→ **EXCERPT TO READ**
Comments. The curve above takes its maximum at the MLE, i.e. the ‘best’ value of the λ-value.

2. Logarithm of MLE for an ordinary Poisson distribution

undre <- 1
ovre  <- 4

basicPoLn <- function(lam) {-n*lam + log(lam) * sum(Xdata) - sum(factorial(Xdata))}

graf <- ggplot() + xlim(undre, ovre) + geom_vline(xintercept = MLE, linetype = "dotted", color = "grey", 
                                                  linewidth = 1) +                 # vertical line at MLE
                                       geom_vline(xintercept = lam, linetype = "dotted", color = "red", 
                                                  linewidth = 1) +                 # vertical line at true lambda.
                                       theme(axis.text.y=element_blank()) +
   annotate("text", x = -Inf, y = Inf, label="Log likelihood function ordinary Poisson", vjust = 1.8, 
            hjust = -0.05, size = 6, colour = "blue" ) + 
  annotate("text", x = -Inf, y = Inf, label="Red: true lambda", vjust = 3.8, hjust = -0.1, size = 6, 
            colour = "red" ) +
  annotate("text", x = -Inf, y = Inf, label="Grey: MLE", vjust = 5.8, hjust = -0.15, size = 6, 
           colour = "grey" ) +
  geom_function(fun = basicPoLn, colour = 'blue', linewidth = 1, linetype = 1) + ylab('Log likelihood function') +
  xlab('lambda values') + theme(axis.text.y=element_blank())

→ **LISTED RECORDS**
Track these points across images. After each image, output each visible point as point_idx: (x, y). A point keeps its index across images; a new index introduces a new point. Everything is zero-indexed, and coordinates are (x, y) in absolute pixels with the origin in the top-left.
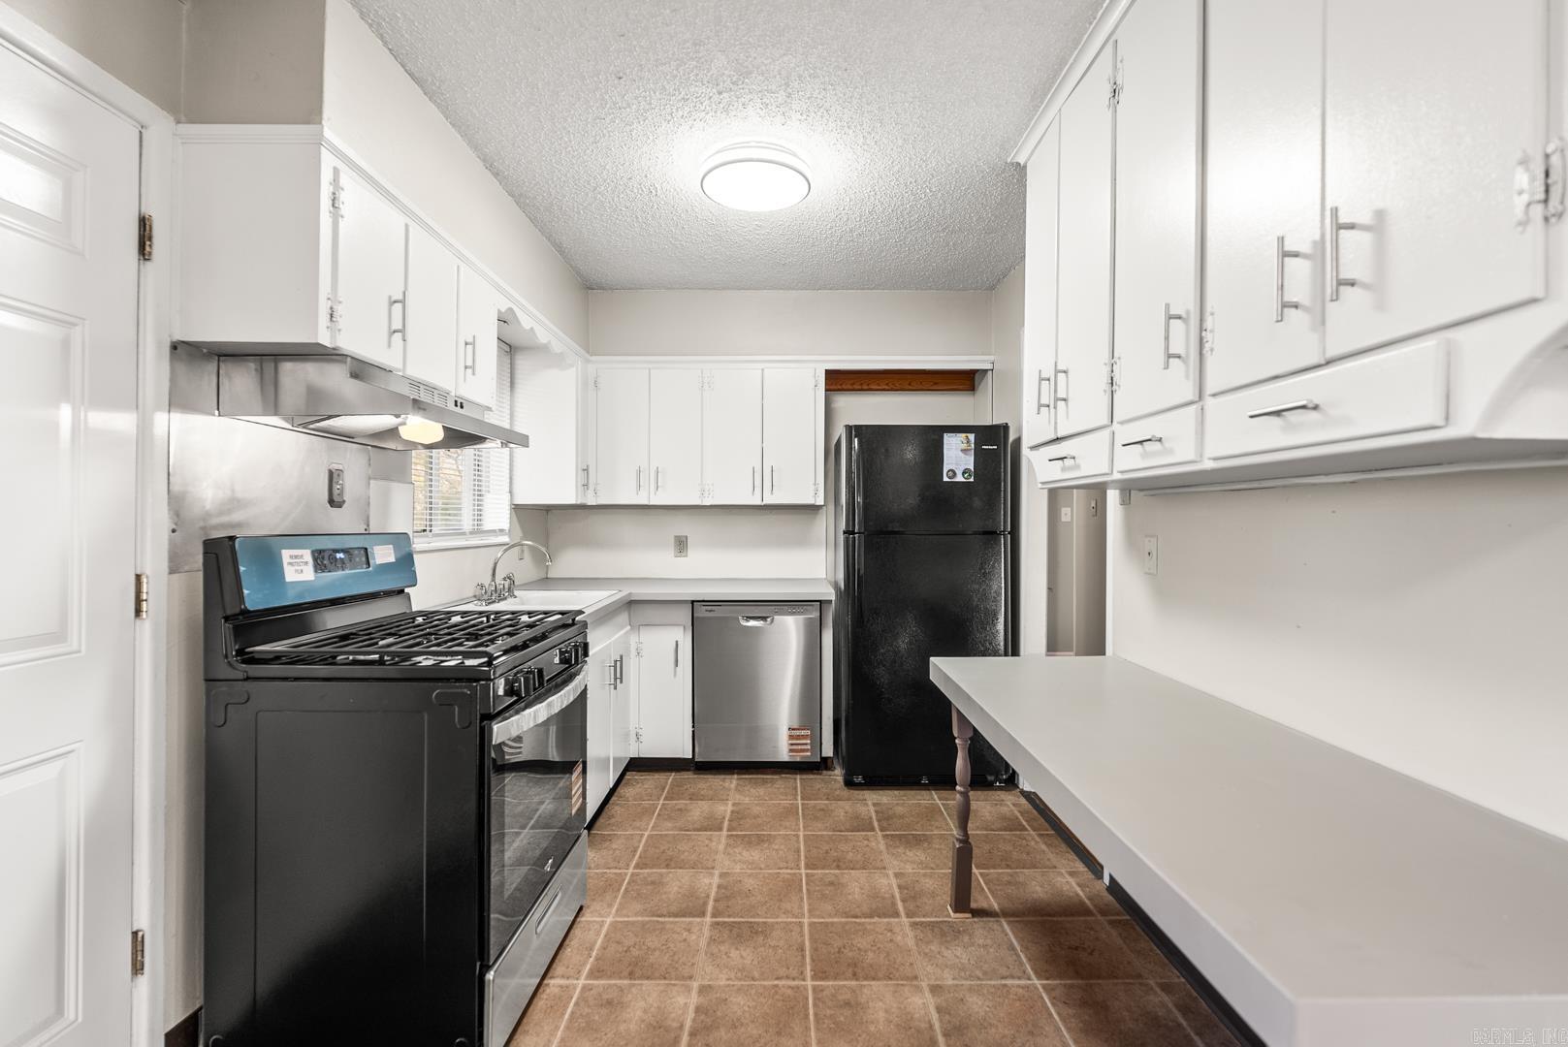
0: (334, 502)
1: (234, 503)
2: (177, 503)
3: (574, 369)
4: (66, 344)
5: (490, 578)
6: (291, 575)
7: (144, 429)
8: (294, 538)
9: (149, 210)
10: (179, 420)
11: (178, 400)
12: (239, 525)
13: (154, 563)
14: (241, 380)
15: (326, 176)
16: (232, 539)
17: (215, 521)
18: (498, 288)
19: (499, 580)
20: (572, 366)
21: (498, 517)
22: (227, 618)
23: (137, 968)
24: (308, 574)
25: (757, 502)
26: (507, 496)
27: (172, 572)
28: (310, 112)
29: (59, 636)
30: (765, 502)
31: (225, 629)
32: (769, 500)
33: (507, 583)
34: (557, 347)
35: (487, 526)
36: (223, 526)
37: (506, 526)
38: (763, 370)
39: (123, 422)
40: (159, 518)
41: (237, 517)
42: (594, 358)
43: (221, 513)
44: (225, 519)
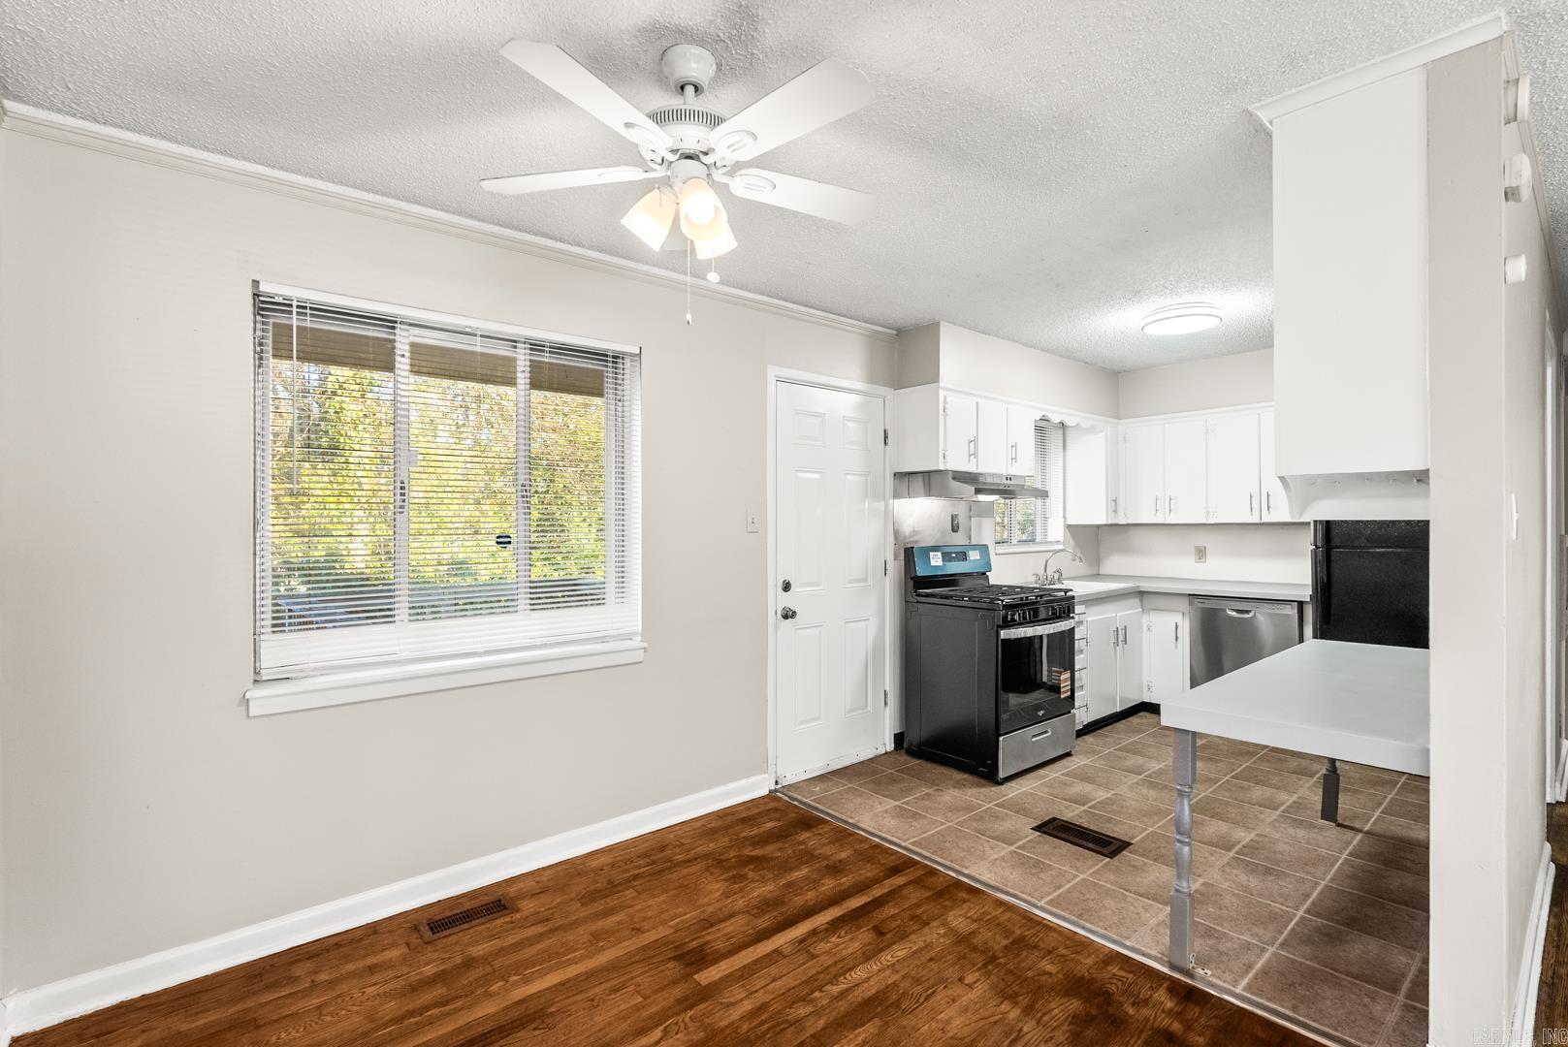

→ **INSTRUCTIONS**
A. In the Poisson log-likelihood excerpt, what color is the vertical line drawn at the true lambda?
B. Return the stretch of the Poisson log-likelihood excerpt from "graf <- ggplot()" through "at true lambda.".
None of the listing is needed for this work.

→ **RESULTS BY TASK**
A. It is red.

B.
graf <- ggplot() + xlim(undre, ovre) + geom_vline(xintercept = MLE, linetype = "dotted", color = "grey", 
                                                  linewidth = 1) +                 # vertical line at MLE
                                       geom_vline(xintercept = lam, linetype = "dotted", color = "red", 
                                                  linewidth = 1) +                 # vertical line at true lambda.